The contract further provides that “the Teacher hereby represents that he/she has reviewed the terms of this Contract and all the policies of the School, understands the provisions thereof, and agrees to comply with the terms of this Contract and the terms of the School’s Policies and Rules and Regulations, and to perform such duties and services as may lawfully be required of the Teacher.”
The court concluded, “In Wyoming, the courts follow a common law rule of employment at-will. An at-will employment relationship which is of indefinite duration may be terminated by either party, at any time, for any reason or no reason at all, without breaching the contract of employment. An employment relationship may arise by an express contract or an implied in fact contract. The express contract may or may not alter the at-will employment relationship …. Here, the written contract for the 1996-1997 school year is not ambiguous. The contract contains no objective manifestations of assent to an employment contract containing job security provisions; the contract expressly provides for-at-will employment. Janet could not have any expectation of employment beyond … the date that contract terminated, and she could not have had any expectation of anything other than at-will employment under the express terms of that contract.”

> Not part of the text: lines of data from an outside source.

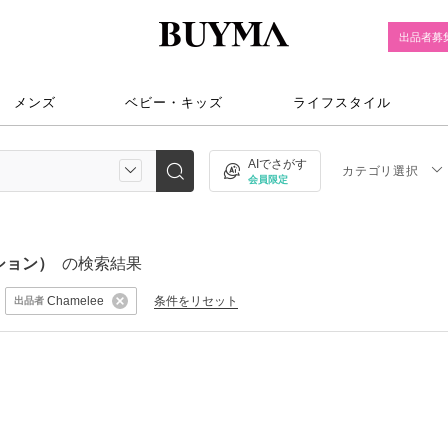
出品者募
メンズ
ベビー・キッズ
ライフスタイル
AIでさがす
カテゴリ選択
会員限定
ション）
の検索結果
条件をリセット
Chamelee
出品者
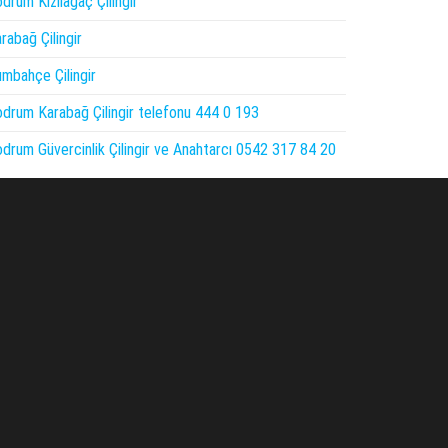
drum Kızılağaç Çilingir
rabağ Çilingir
mbahçe Çilingir
drum Karabağ Çilingir telefonu 444 0 193
drum Güvercinlik Çilingir ve Anahtarcı 0542 317 84 20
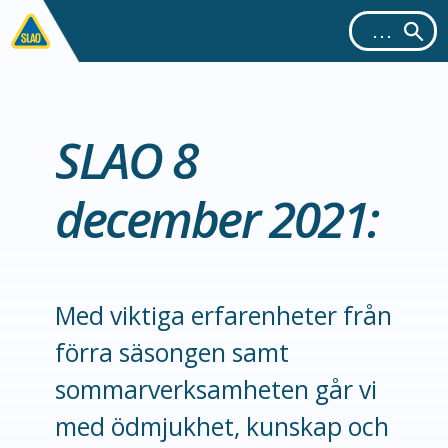
SLAO 8
december 2021:
Med viktiga erfarenheter från
förra säsongen samt
sommarverksamheten går vi
med ödmjukhet, kunskap och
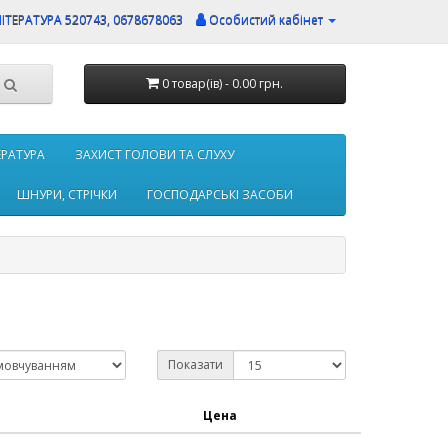
ЛІТЕРАТУРА 520743, 0678678063
Особистий кабінет
0 товар(ів) - 0.00 грн.
ТЕРАТУРА
ЗАХИСТ ГОЛОВИ ТА СЛУХУ
ШНУРИ, СТРІЧКИ
ГОСПОДАРСЬКІ ЗАСОБИ
Показати
Цена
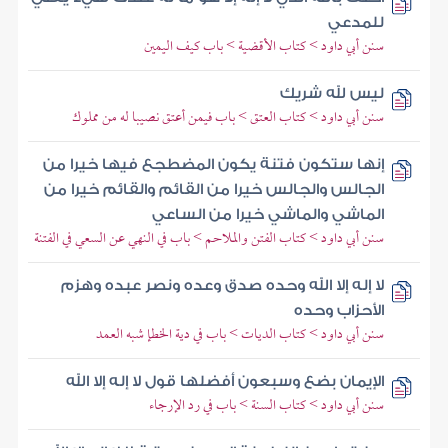
للمدعي
سنن أبي داود > كتاب الأقضية > باب كيف اليمين
ليس لله شريك
سنن أبي داود > كتاب العتق > باب فيمن أعتق نصيبا له من مملوك
إنها ستكون فتنة يكون المضطجع فيها خيرا من
الجالس والجالس خيرا من القائم والقائم خيرا من
الماشي والماشي خيرا من الساعي
سنن أبي داود > كتاب الفتن والملاحم > باب في النهي عن السعي في الفتنة
لا إله إلا الله وحده صدق وعده ونصر عبده وهزم
الأحزاب وحده
سنن أبي داود > كتاب الديات > باب في دية الخطإ شبه العمد
الإيمان بضع وسبعون أفضلها قول لا إله إلا الله
سنن أبي داود > كتاب السنة > باب في رد الإرجاء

Application. This case illustrates that churches, like any employer, can terminate employees so long as they have a legitimate, nondiscriminatory basis. Whenever church leaders decide to dismiss an employee who is a member of a group protected by a federal or state nondiscrimination law, they should be certain that they will be able to prove a nondiscriminatory basis for their decision. The assistance of legal counsel in such cases is definitely advisable. Remember, employment discrimination claims ordinarily are not covered by church liability insurance policies, and this means that the church will have to retain and pay for its own attorney throughout what may be protracted litigation. Brown v. Holy Name Church, 80 F.Supp.2d 1261 (D. Wyo. 2000).